У Брюнфо защемило в груди, он глубоко вздохнул.
— Вот и чудненько, — сказал Роан, — в таком случае используйте отпускные дни прямо сейчас, расслабьтесь, вы перенесли столько стресса, насколько мне известно, и…
Прокурор встал, Мегрэ и Роан тоже вскочили с кресел, поднялся и Брюнфо, медленно, двухметровый великан, на голову выше остальных, ощутил укол в груди и снова упал на стул. Прокурор сверху вниз посмотрел на него и сказал:
— Господа!
Эмиль Брюнфо прошел к себе в кабинет и обнаружил, что папка «Атлант» с отчетом патрульных, первыми протоколами допросов, фотографиями места происшествия и результатами вскрытия исчезла с его письменного стола. Впрочем, он сохранил все это в компьютере. Ввел пароль — однако и соответствующая папка исчезла с виртуального рабочего стола. Он открыл виртуальную корзину: досье не было и среди удаленных документов. Протокол о произведенных действиях, все, что касалось этого дела, было удалено — когда патруль направили в гостиницу «Атлант», какие машины и когда прибыли на место происшествия, кто из сотрудников выезжал на место, первый отчет о фиксации следов, все исчезло, дело растворилось в воздухе.

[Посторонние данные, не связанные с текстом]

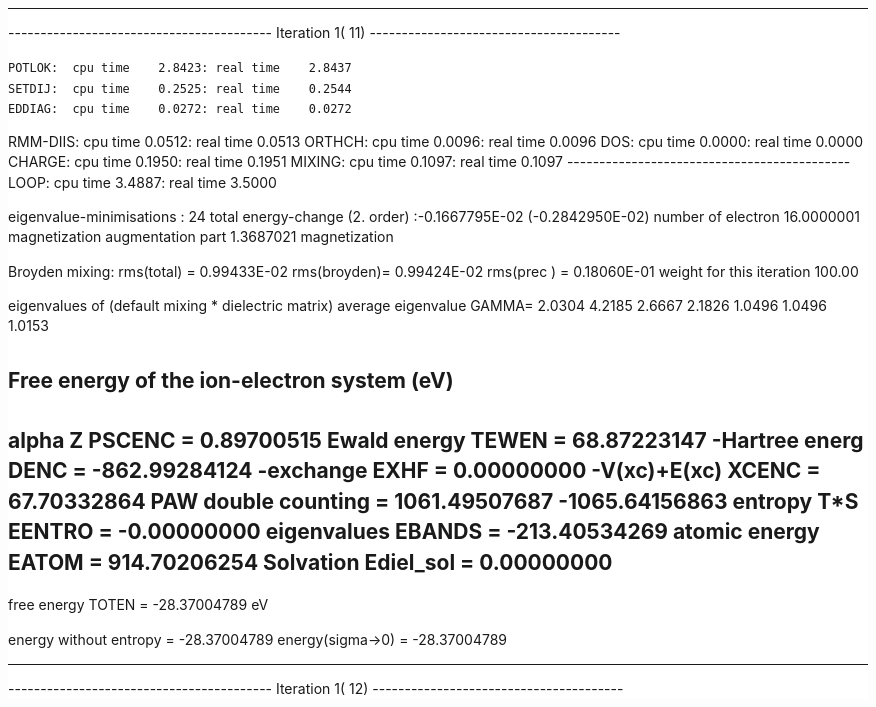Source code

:--------------------------------------------------------------------------------------------------------




----------------------------------------- Iteration    1(  11)  ---------------------------------------


    POTLOK:  cpu time    2.8423: real time    2.8437
    SETDIJ:  cpu time    0.2525: real time    0.2544
    EDDIAG:  cpu time    0.0272: real time    0.0272
  RMM-DIIS:  cpu time    0.0512: real time    0.0513
    ORTHCH:  cpu time    0.0096: real time    0.0096
       DOS:  cpu time    0.0000: real time    0.0000
    CHARGE:  cpu time    0.1950: real time    0.1951
    MIXING:  cpu time    0.1097: real time    0.1097
    --------------------------------------------
      LOOP:  cpu time    3.4887: real time    3.5000

 eigenvalue-minimisations  :    24
 total energy-change (2. order) :-0.1667795E-02  (-0.2842950E-02)
 number of electron      16.0000001 magnetization 
 augmentation part        1.3687021 magnetization 

 Broyden mixing:
  rms(total) = 0.99433E-02    rms(broyden)= 0.99424E-02
  rms(prec ) = 0.18060E-01
  weight for this iteration     100.00

 eigenvalues of (default mixing * dielectric matrix)
  average eigenvalue GAMMA=   2.0304
  4.2185  2.6667  2.1826  1.0496  1.0496  1.0153

 Free energy of the ion-electron system (eV)
  ---------------------------------------------------
  alpha Z        PSCENC =         0.89700515
  Ewald energy   TEWEN  =        68.87223147
  -Hartree energ DENC   =      -862.99284124
  -exchange      EXHF   =         0.00000000
  -V(xc)+E(xc)   XCENC  =        67.70332864
  PAW double counting   =      1061.49507687    -1065.64156863
  entropy T*S    EENTRO =        -0.00000000
  eigenvalues    EBANDS =      -213.40534269
  atomic energy  EATOM  =       914.70206254
  Solvation  Ediel_sol  =         0.00000000
  ---------------------------------------------------
  free energy    TOTEN  =       -28.37004789 eV

  energy without entropy =      -28.37004789  energy(sigma->0) =      -28.37004789


--------------------------------------------------------------------------------------------------------




----------------------------------------- Iteration    1(  12)  ---------------------------------------
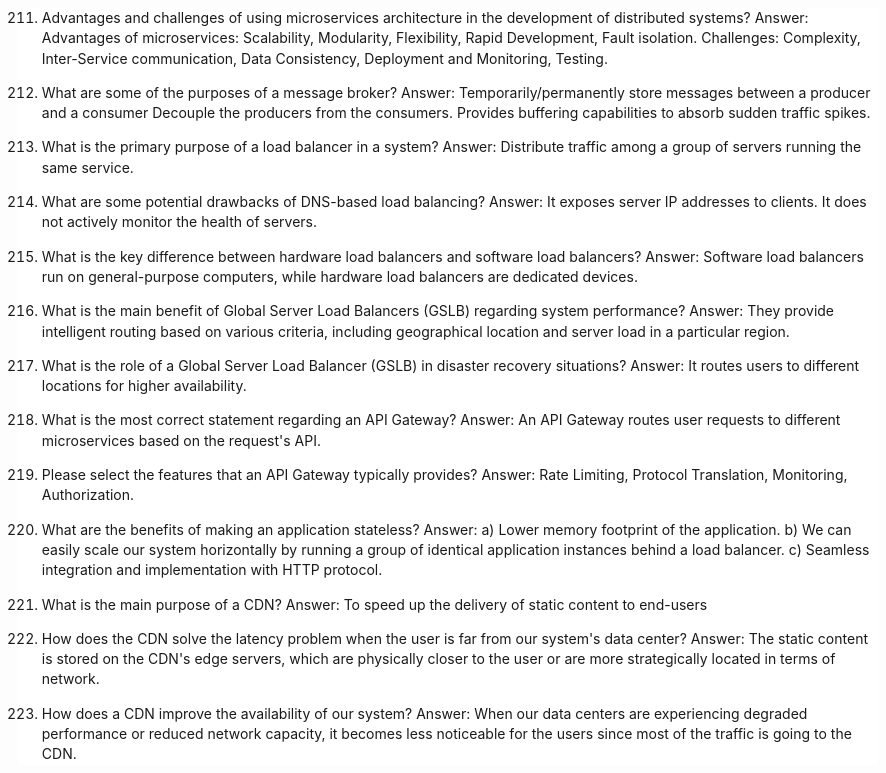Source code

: 211) Advantages and challenges of using microservices architecture in the development of distributed systems?
Answer: Advantages of microservices: Scalability, Modularity, Flexibility, Rapid Development, Fault isolation.
Challenges: Complexity, Inter-Service communication, Data Consistency, Deployment and Monitoring, Testing.

212) What are some of the purposes of a message broker? 
Answer: Temporarily/permanently store messages between a producer and a consumer Decouple the producers from the consumers.
Provides buffering capabilities to absorb sudden traffic spikes.

213) What is the primary purpose of a load balancer in a system? 
Answer: Distribute traffic among a group of servers running the same service.

214) What are some potential drawbacks of DNS-based load balancing? 
Answer: It exposes server IP addresses to clients. It does not actively monitor the health of servers.

215) What is the key difference between hardware load balancers and software load balancers? 
Answer: Software load balancers run on general-purpose computers, while hardware load balancers are dedicated devices.

216) What is the main benefit of Global Server Load Balancers (GSLB) regarding system performance? 
Answer: They provide intelligent routing based on various criteria, including geographical location and server load in a 
particular region.

217) What is the role of a Global Server Load Balancer (GSLB) in disaster recovery situations? 
Answer: It routes users to different locations for higher availability.

218) What is the most correct statement regarding an API Gateway? 
Answer: An API Gateway routes user requests to different microservices based on the request's API.

219) Please select the features that an API Gateway typically provides?
Answer: Rate Limiting, Protocol Translation, Monitoring, Authorization.

220) What are the benefits of making an application stateless? 
Answer: 
a) Lower memory footprint of the application. 
b) We can easily scale our system horizontally by running a group of identical application instances behind a load balancer. 
c) Seamless integration and implementation with HTTP protocol.

221) What is the main purpose of a CDN? 
Answer: To speed up the delivery of static content to end-users

222) How does the CDN solve the latency problem when the user is far from our system's data center? 
Answer: The static content is stored on the CDN's edge servers, which are physically closer to the user or are more 
strategically located in terms of network.

223) How does a CDN improve the availability of our system? 
Answer: When our data centers are experiencing degraded performance or reduced network capacity, it becomes less noticeable 
for the users since most of the traffic is going to the CDN.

Он перевел дух, прижал живот книзу, чтобы освободить легкие, расстегнул ремень и пуговицу на поясе брюк. Смотрел на монитор. Как долго? Минуту? Десять минут? Заметил, что глядит уже не на экран, а на самого себя: как ему реагировать? Неизвестно. Глядел на себя как на труп, обмякший на стуле. Потом пальцы снова застучали по клавишам, он набрал в Гугле: Что СМИ сообщили об убийстве в гостинице «Атлант»? Ничего. Какой бы вопрос он ни вводил в машину — ничего, никакого результата. Ни в одной газете ни строчки. Убийства не было.